Of all of the federal government’s violations of the Civil Rights of Americans, the TSA’s full body scans and full body pat downs seem the most obvious and indefensible. Now, this post is not going to be about whether Transportation Security Administration pat downs are worse than using a drone to kill an American citizen, continuing the practice of rendition, or any other supposed civil rights violation, because those tend to fall into murky, grey areas of Constitutional Law.
The TSA invading the privacy of American citizens without a warrant, probable cause, or even reasonable suspicion does not, in my view, fall into any ambiguous or murky legal realms. The Fourth Amendment guarantees that all US citizens are secure in their persons unless a judge sees probable cause to issue a warrant. The idea that you somehow forfeit your right to privacy simply by entering an airport is a lunacy, made up by an overreaching judiciary, which for decades favored a more active role for government than was ever intended.
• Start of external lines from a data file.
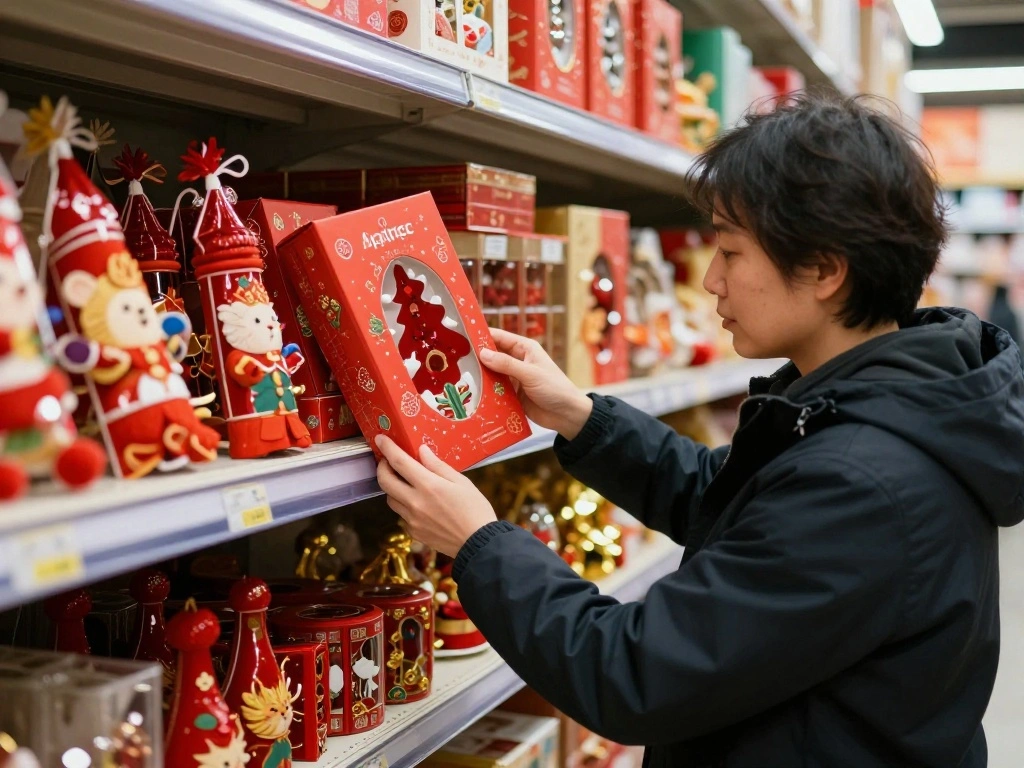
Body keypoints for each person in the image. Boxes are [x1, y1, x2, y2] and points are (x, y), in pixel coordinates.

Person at [373, 93, 1024, 767]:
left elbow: (629, 673)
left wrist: (478, 542)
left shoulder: (863, 485)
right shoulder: (890, 401)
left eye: (731, 251)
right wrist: (582, 417)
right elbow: (740, 506)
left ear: (827, 270)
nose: (711, 280)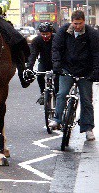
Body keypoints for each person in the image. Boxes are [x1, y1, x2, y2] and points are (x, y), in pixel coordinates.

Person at [49, 10, 99, 141]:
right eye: (75, 23)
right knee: (62, 93)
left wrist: (95, 72)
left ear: (84, 21)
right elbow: (56, 48)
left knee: (86, 100)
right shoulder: (64, 31)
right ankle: (57, 120)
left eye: (80, 23)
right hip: (67, 68)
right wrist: (57, 65)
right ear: (71, 22)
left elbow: (96, 54)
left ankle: (88, 128)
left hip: (85, 71)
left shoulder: (92, 34)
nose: (78, 26)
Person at [27, 22, 58, 105]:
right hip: (44, 62)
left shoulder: (56, 39)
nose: (45, 36)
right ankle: (43, 93)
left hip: (56, 62)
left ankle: (57, 96)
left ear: (51, 33)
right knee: (40, 76)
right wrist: (29, 68)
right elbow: (33, 54)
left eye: (47, 34)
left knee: (57, 79)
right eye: (43, 34)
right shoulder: (37, 40)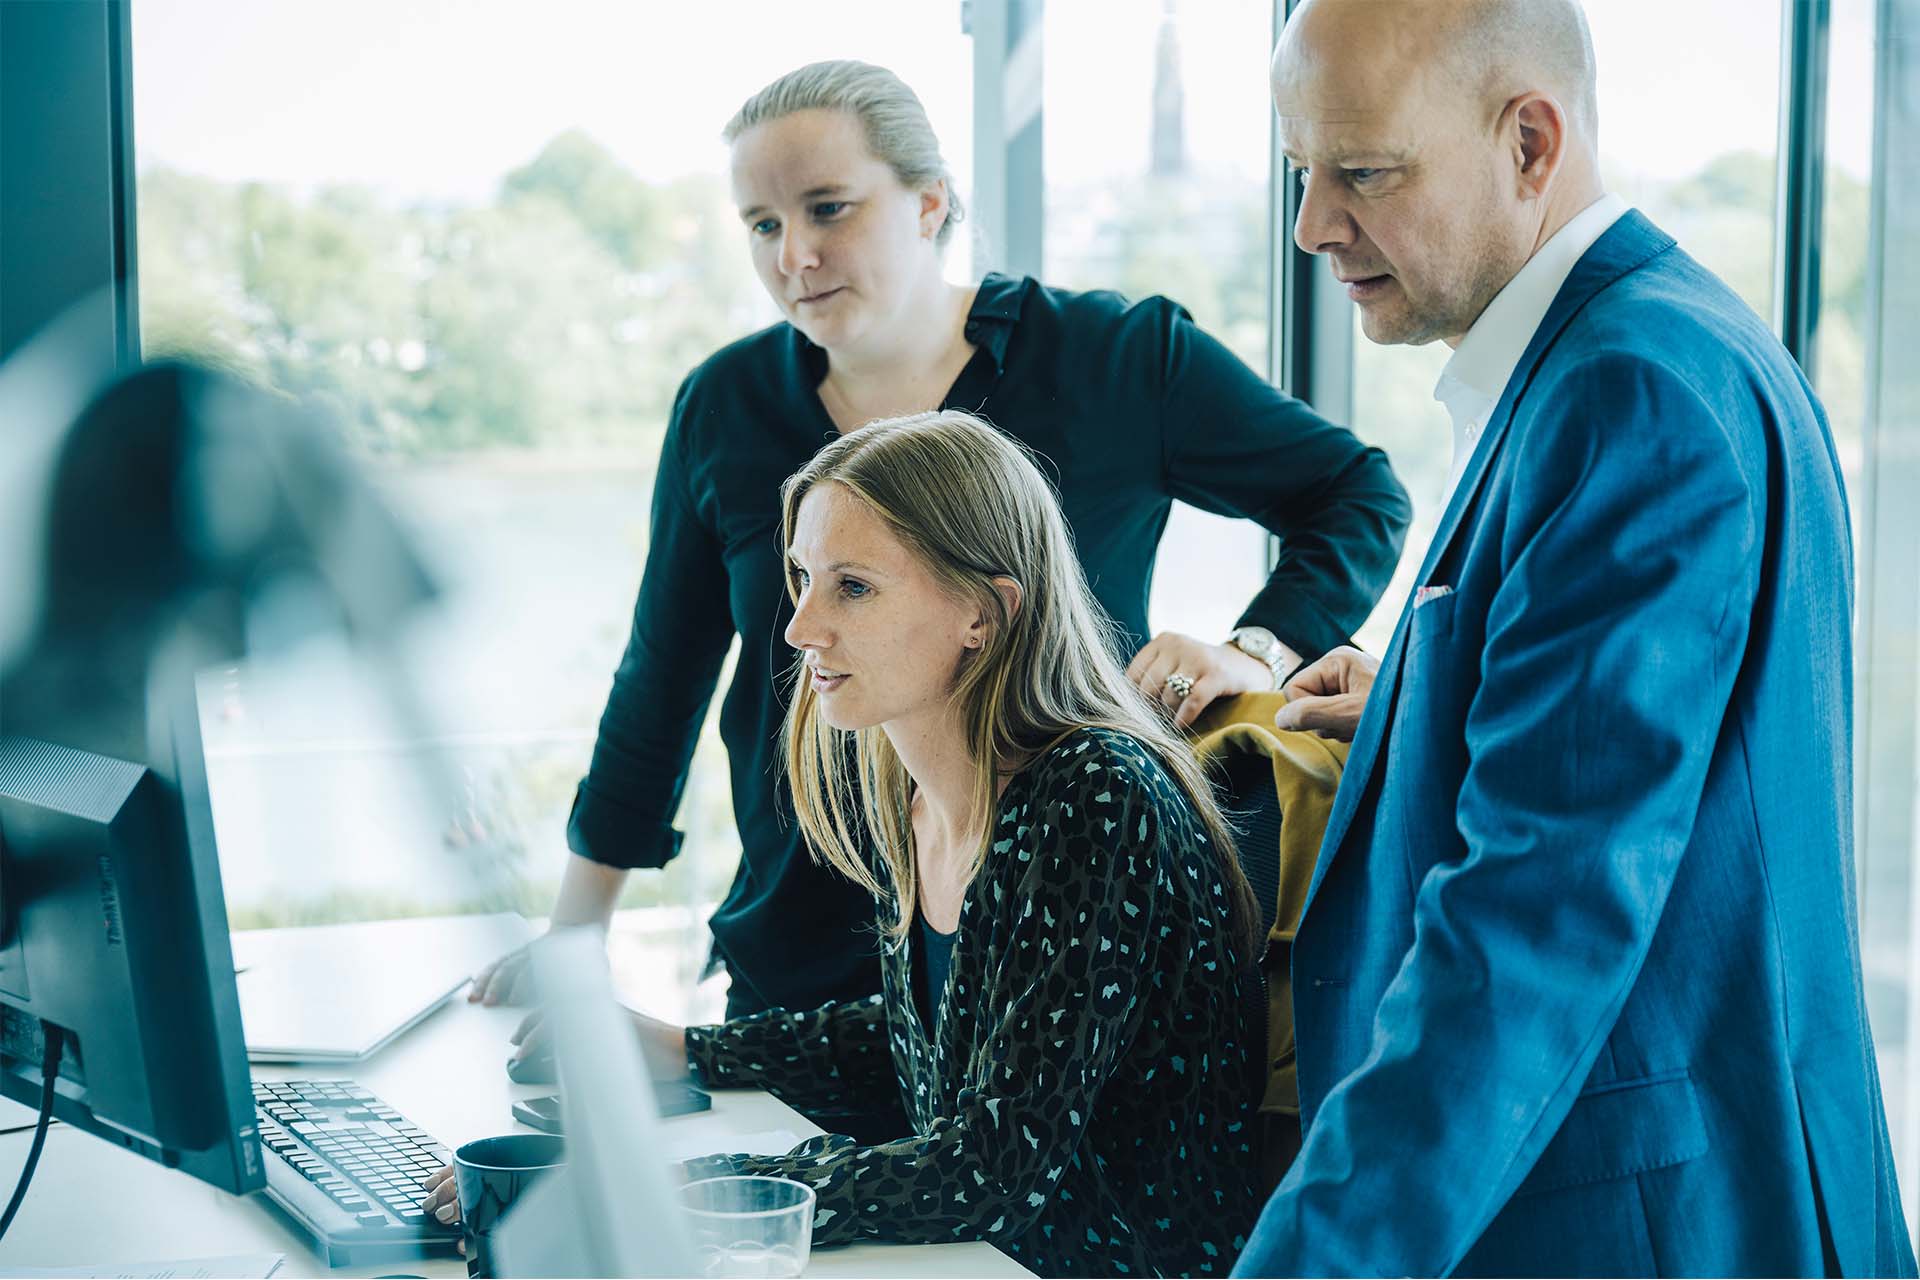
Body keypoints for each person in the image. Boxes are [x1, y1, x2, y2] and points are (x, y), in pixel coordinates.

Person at [471, 60, 1410, 1027]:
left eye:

Recently, the TSA has been in the news for holding Senator Rand Paul after he set off the metal detector and refused to be pat down. What is more interesting, however, are two headlines that got significantly less coverage. First, in July 2011, it was reported that a woman got through two TSA checkpoints with a knife. Second, it was very recently reported that a discovery of two pipes by the TSA prompted a pipe-bomb scare in New York City, six hours after the discovery. So, whether it is their ineptitude in stopping weapons from getting on planes, or their ineptitude in recognizing a threat in real time, it is clear that the TSA provides only the illusion of safety. Therefore, the excuse that the government can violate your liberty in the name of keeping you safe is, at least in the case of the TSA, a complete falsehood.